KINGSTON, ONT. -- Richard Schumann always wanted to be a soldier.

Sitting in his bungalow in Kingston, Ont., his eyes light up when sharing his memories of being a child with a dream.

“I think I was probably about four or five. It was always a dream of mine to join the military,” he said.

Schumann’s answers about his childhood, his early career in the reserves and then his deployment to Afghanistan are cautious because he knows in this interview I will take him to places he has spent the last decade trying to forget.

I met Schumann last spring at a town hall in Kingston, organized by Toronto law firm, Howie, Sacks and Henry, which has launched unprecedented legal action against the Canadian government and the Department of National Defence.

The allegations: That soldiers in Somalia, Rwanda and Afghanistan were left with serious and long-lasting side effects from the anti-malaria drug they were forced to take.

Mefloquine, sold under the brand name Lariam, was considered cheaper and more efficient because it only needed to be taken once a week, instead of daily. But the soldiers allege they were never told that the drug would leave them struggling, years later, with intense rage, memory issues, ringing in the ears, violent night terrors and suicidal ideation.

In a statement to W5, a spokesperson for the Department of National Defence said, “We take the health and well-being of Canadian Armed Forces members very seriously. The Canadian Forces Health Services Group will continue to monitor the scientific evidence… and any future scientific research will be thoroughly reviewed and incorporated in our policy when appropriate.”
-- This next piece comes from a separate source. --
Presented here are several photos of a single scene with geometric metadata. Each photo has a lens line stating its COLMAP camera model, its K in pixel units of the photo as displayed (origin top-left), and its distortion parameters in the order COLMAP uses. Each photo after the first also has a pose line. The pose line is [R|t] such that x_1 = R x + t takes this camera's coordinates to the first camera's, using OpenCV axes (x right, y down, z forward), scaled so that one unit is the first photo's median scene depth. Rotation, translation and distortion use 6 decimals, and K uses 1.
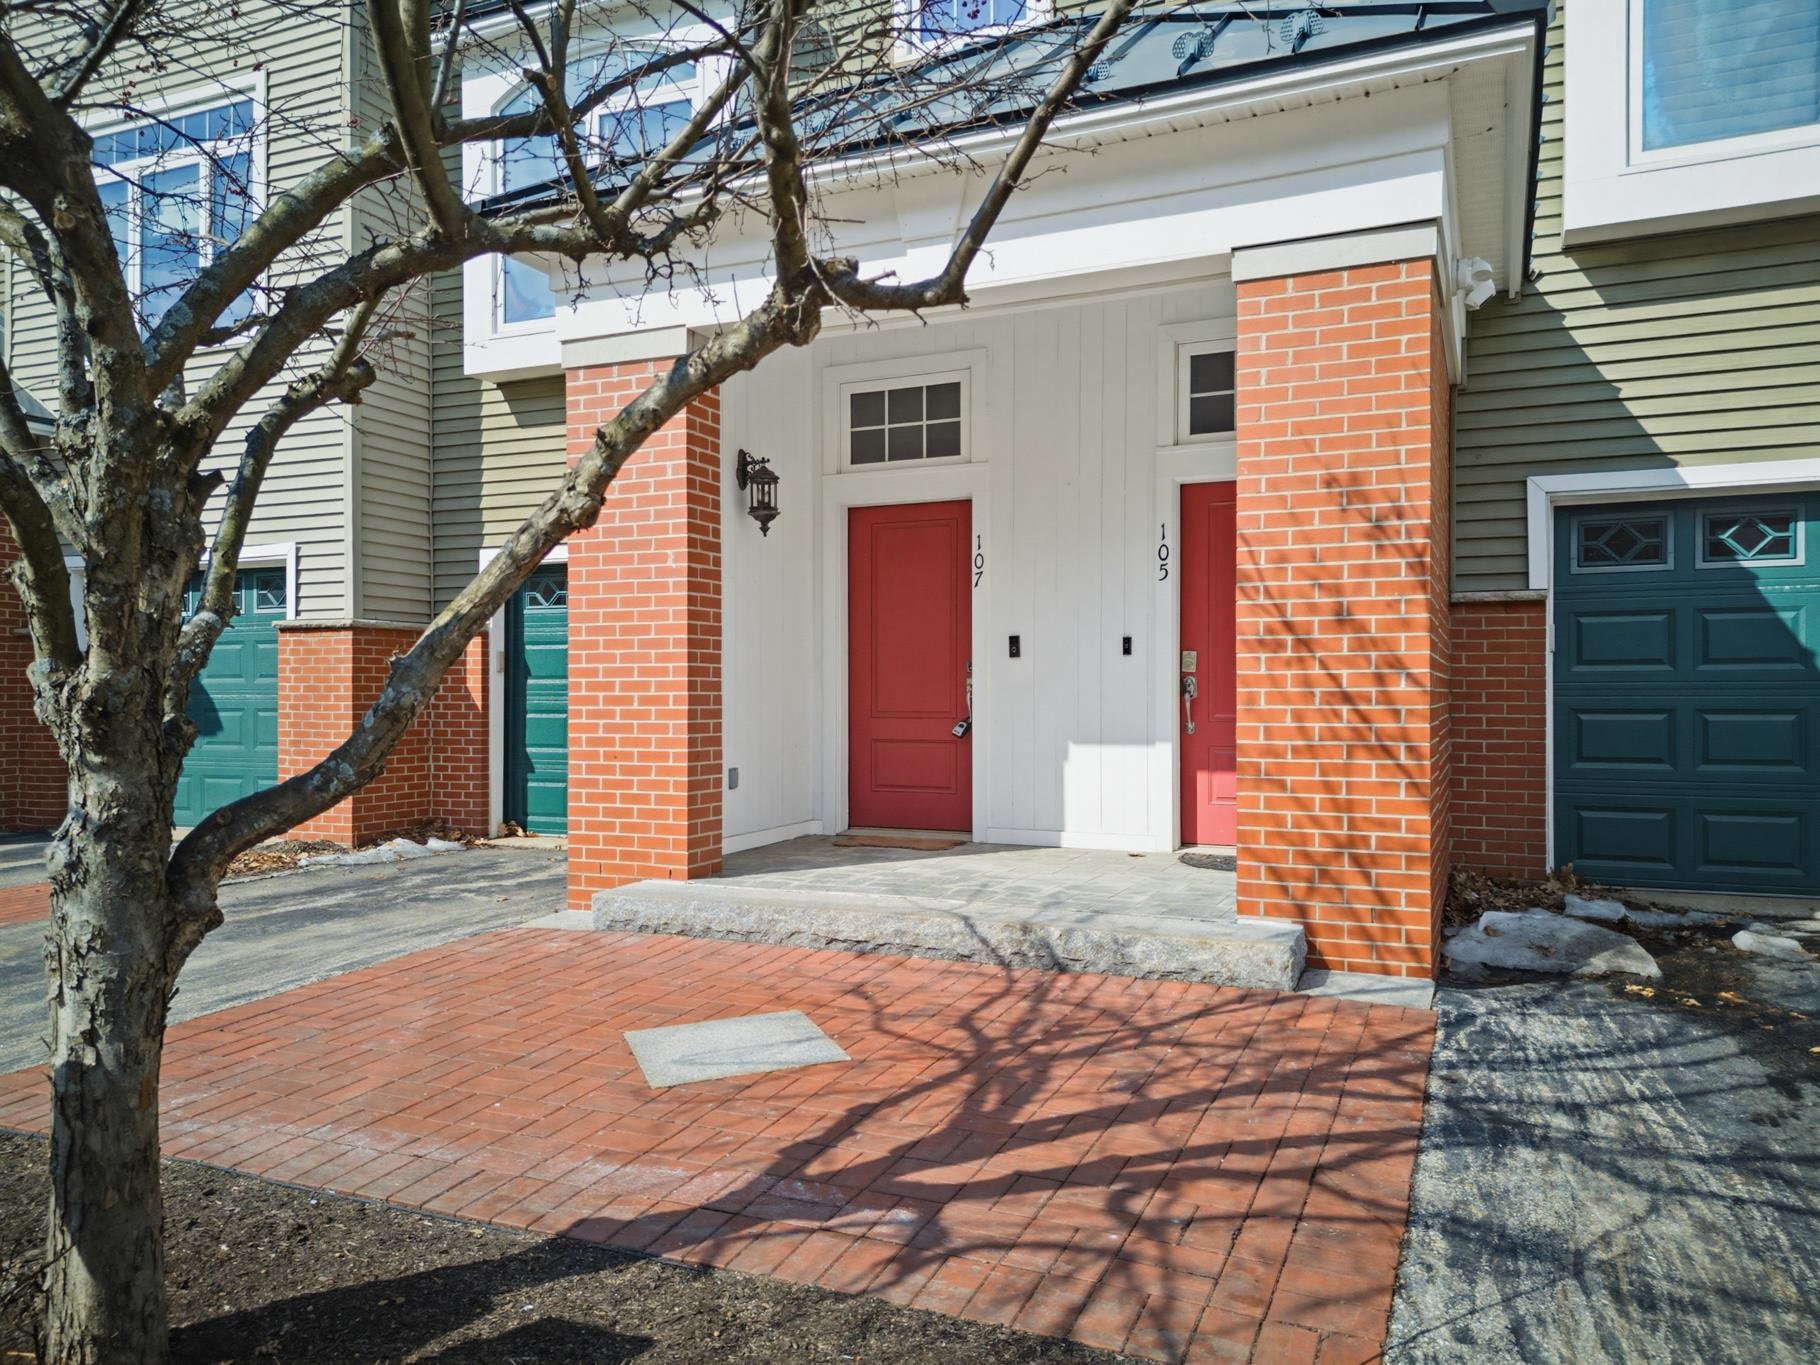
lens RADIAL K [[1301.3, 0, 911.3], [0, 1301.3, 698.3], [0, 0, 1]] dist [0.031375, -0.009113]
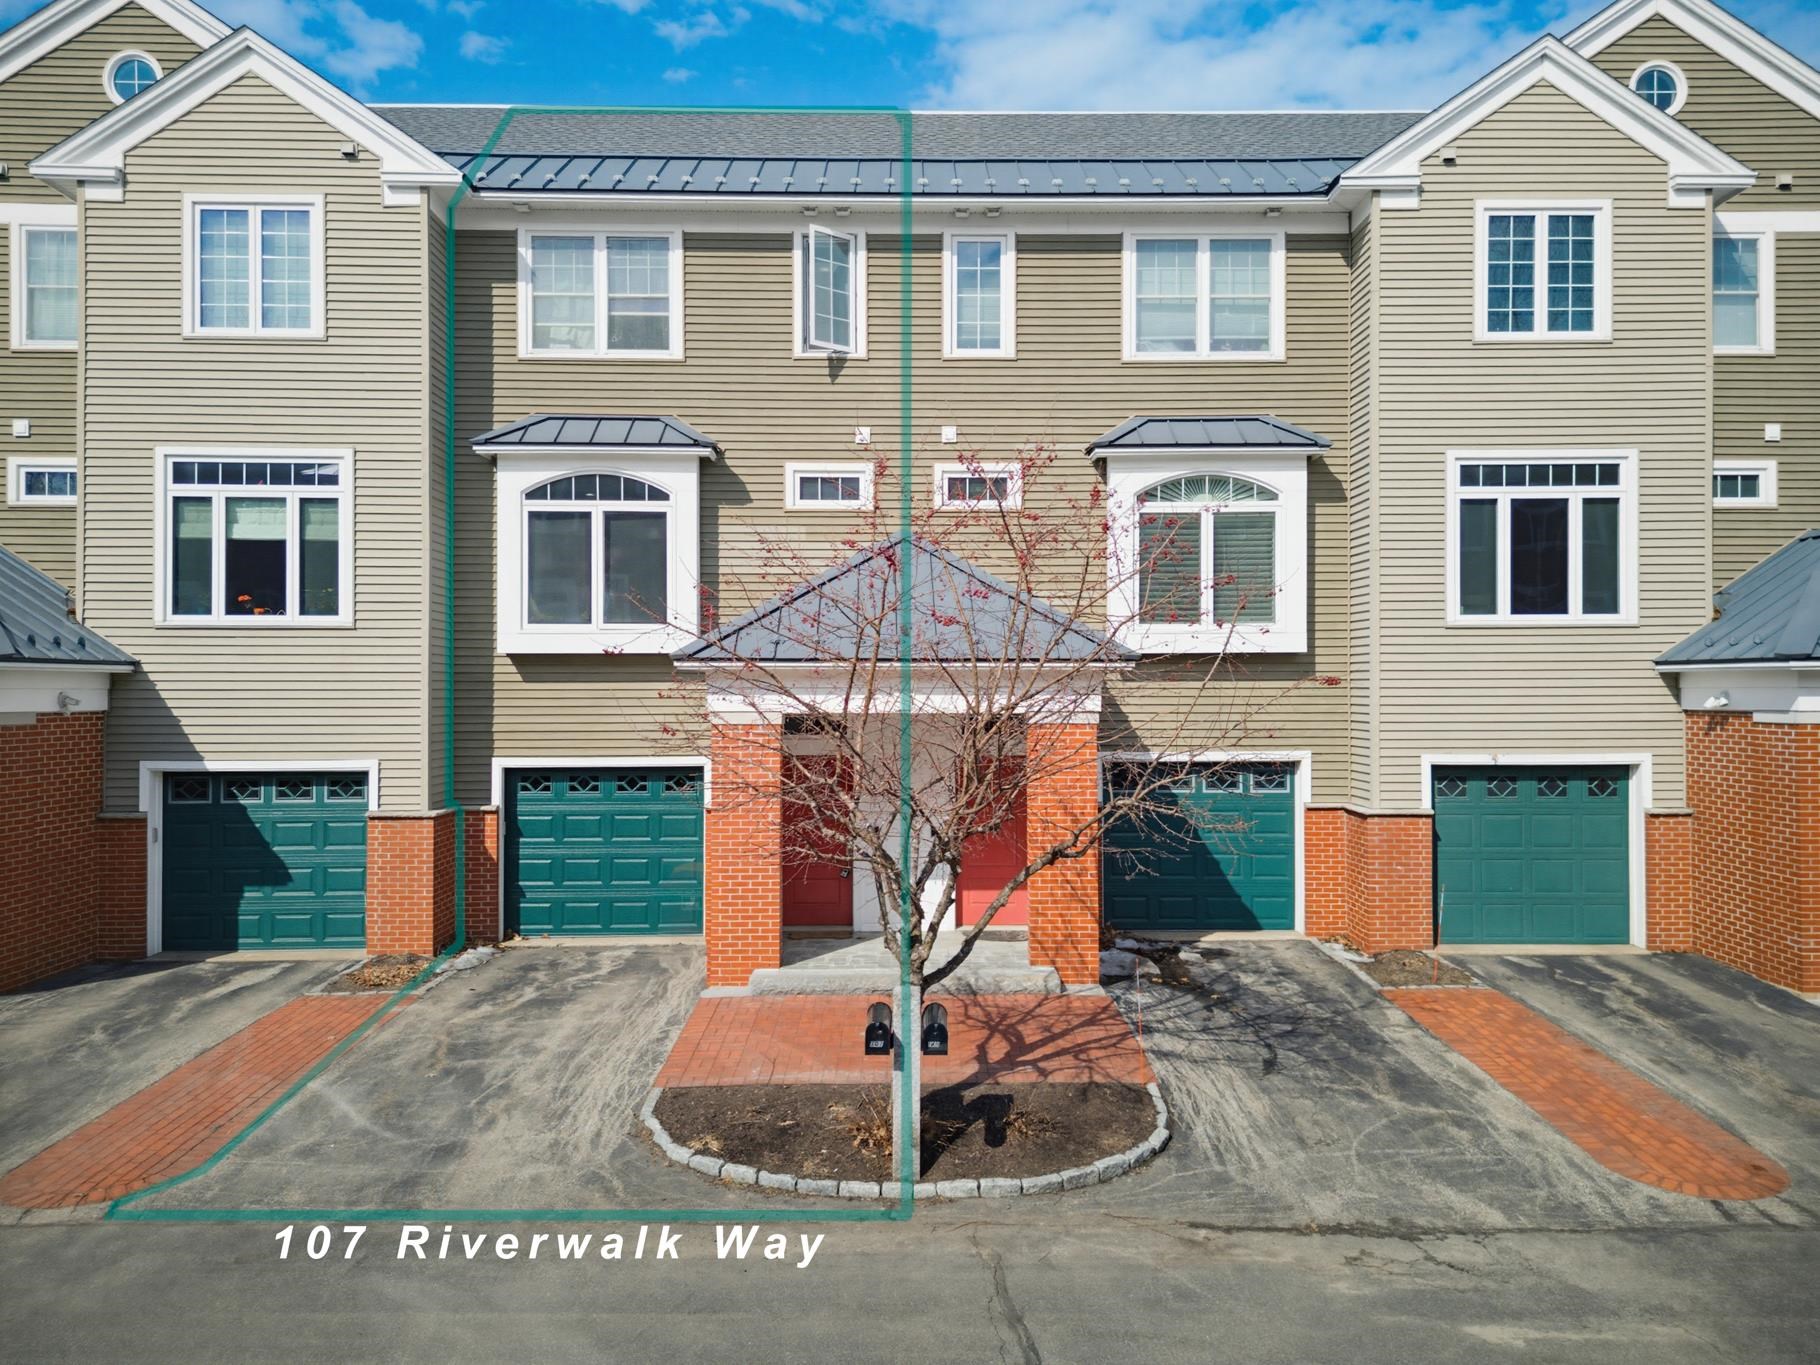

Schumann has never spoken publicly about the impact the drug has had on his life. And when he told me his story that day in Kingston, Ont., it sent him on a downward spiral. In email conversations afterwards, Schumann told me it had undone months of therapy. And yet, Schumann decided he wanted to take part in the W5 documentary titled "The Guinea Pig Soldiers," believing it was his duty to inform Canadians about the drug and to hold the government to account.

To prepare for the interview, Schumann underwent intensive therapy in the days before we set up our cameras in his home. He had doctors and loved ones on standby to help him process reliving his nightmares, right after our interview was completed.

In a steady, powerful voice, Schumann told us his story: “It wasn't the Taliban that was going to kill me. It was damn near me that took my own life. Because of a God damn drug that they chose to poison us with."

Schumann is among almost 900 soldiers from three missions, Rwanda, Afghanistan and Somalia, who have signed on to the lawsuit, alleging that the Canadian government and the defence department “has and continues to, willfully deny and conceal the risk posed by Mefloquine.”

“Change needs to happen now,” Schumann tells me.

“And I guarantee you there will be more unanswered suicides because the government refused to own what they have done.”